### STUDY TEXT
>>>
# want to switch to saltwater!!!



## connord182 (Sep 21, 2006)

ok so i have a ten gallon laying around at home and i want to turn it into a little salt water aquarium. nothing to big, but i want to try it out. i just wanted to know how much would it cost to set up a good saltwater aquarium for my 10 gal. (do i need a certain filter? how much salt to buy? coral?) any help on getting started is appreciated.


----------



## trreherd (Aug 7, 2006)

sence nobody else wanted to respond i will
that all depends what do you want to keep?
do you want corals?-If so you will need special lighing($70)
If you only want some fish and a few shrimps than its cheap.
the live rock in a 10 gallon would be 70 bucks if purchased off liveaquaria(thats were i would get it) 
The salt would be cheap($40 worth would last you a long time)
No you do not need a certain filter
Oh i see it looks like you stated that you wanted coral. for the pricing on coral you can make it however much you want it to be.


----------



## connord182 (Sep 21, 2006)

k thanks! if i did anything, it would just get like a few fish. i dont know if i would want to keep coral cause that sounds a little hard. i would maybe try to get fake coral? i dont know really. just fish and salt is all it sounds like i need. so hopefully it wouldnt be too exspensive!


----------



## Lupin (Aug 2, 2006)

Hi Connord.:wave:

You are given the option of which marine system you really want to keep.
Fish only, FOWLR, mixed community reef, full on reef(if reef do you keep soft corals, LPS, or mainly SPS)

I would suggest Chromis caerulea as your starting fish. Amphiprion ocellaris is also another option but I like it better if they are kept with anemones. And as I've been reading in this section, some marine enthusiasts will suggest bubble anemone as the only anemone fit for a small tank.
<<<
### EXERCISE DATA
>>>
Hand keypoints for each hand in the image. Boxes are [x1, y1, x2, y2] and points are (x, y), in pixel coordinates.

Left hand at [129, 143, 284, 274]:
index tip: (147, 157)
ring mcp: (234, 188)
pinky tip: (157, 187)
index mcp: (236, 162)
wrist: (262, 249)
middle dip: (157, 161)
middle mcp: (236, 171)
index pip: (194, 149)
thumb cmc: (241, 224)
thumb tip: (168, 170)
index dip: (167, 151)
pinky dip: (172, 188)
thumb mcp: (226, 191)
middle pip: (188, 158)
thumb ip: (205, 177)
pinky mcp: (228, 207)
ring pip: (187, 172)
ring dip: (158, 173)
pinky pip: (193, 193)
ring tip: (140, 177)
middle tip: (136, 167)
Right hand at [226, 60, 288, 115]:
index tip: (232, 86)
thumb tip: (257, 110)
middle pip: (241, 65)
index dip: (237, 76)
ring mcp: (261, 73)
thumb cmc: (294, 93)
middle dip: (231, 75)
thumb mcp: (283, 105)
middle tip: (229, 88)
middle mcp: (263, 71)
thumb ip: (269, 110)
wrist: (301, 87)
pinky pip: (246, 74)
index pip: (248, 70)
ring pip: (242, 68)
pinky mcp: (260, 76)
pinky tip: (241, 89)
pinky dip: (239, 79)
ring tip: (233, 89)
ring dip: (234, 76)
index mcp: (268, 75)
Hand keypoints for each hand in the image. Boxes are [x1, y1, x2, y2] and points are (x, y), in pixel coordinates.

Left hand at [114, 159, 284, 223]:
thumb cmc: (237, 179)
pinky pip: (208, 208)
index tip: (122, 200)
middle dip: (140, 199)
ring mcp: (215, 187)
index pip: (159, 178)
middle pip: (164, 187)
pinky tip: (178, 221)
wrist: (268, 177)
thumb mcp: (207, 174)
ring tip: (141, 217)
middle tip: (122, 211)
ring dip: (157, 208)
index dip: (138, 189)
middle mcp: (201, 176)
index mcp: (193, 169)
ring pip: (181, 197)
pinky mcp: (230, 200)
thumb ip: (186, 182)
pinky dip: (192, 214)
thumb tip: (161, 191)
<<<
### EXERCISE REQUIREMENTS
(a) Reproduce the saltwater aquarium thread word for word, from "If you only" to "would get it)".
(b) Carry on the saltwater aquarium thread from the point where it stops.
The lines have no connection to the forum thread about setting up a saltwater tank.

### ANSWERS PER TASK
(a)
If you only want some fish and a few shrimps than its cheap.
the live rock in a 10 gallon would be 70 bucks if purchased off liveaquaria(thats were i would get it)

(b)
There's a thread by Nick in Saltwater Pictures and Videos. It contains everything about his 10 gallons marine tank.

Good luck.:thumbsup:


----------



## caferacermike (Oct 3, 2006)

For a 10g I would concentrate mainly on corals, not fish. Not to many fish that I would recommend for such a small tank. Maybe a Panda goby if available, about $50. Or tiger/fusa gobies for about $20. I'd try to fill it with mushrooms and zoas. Maybe some small LPS like hammers, frogspawn, torch or galaxia. A handful of hermits, snails and one white sand shifting star. One sixline wrasse would be plenty of fish. I'd at least look into either a nice canister (Eheim 1213) or a HOT (like whisper) to add some currents if not adding a powerhead.


----------



## trreherd (Aug 7, 2006)

I agree with mike that in a 10 gallon you should not expect much out of fish but you should focus more on coral and inverts. now this dosent meen you cant have cool pets in there. in a ten gallon you could keep a couple shrimp. Here are some shrimp that you could keep that are beutiful looking-fire shrimp-pistol shrimp-cleaner shrimp-sexy shrimp- peperment shimp.In my opinion these shrimp are better looking than a lot of fish. Plus i have seen them in a store and they are quite active.


----------



## connord182 (Sep 21, 2006)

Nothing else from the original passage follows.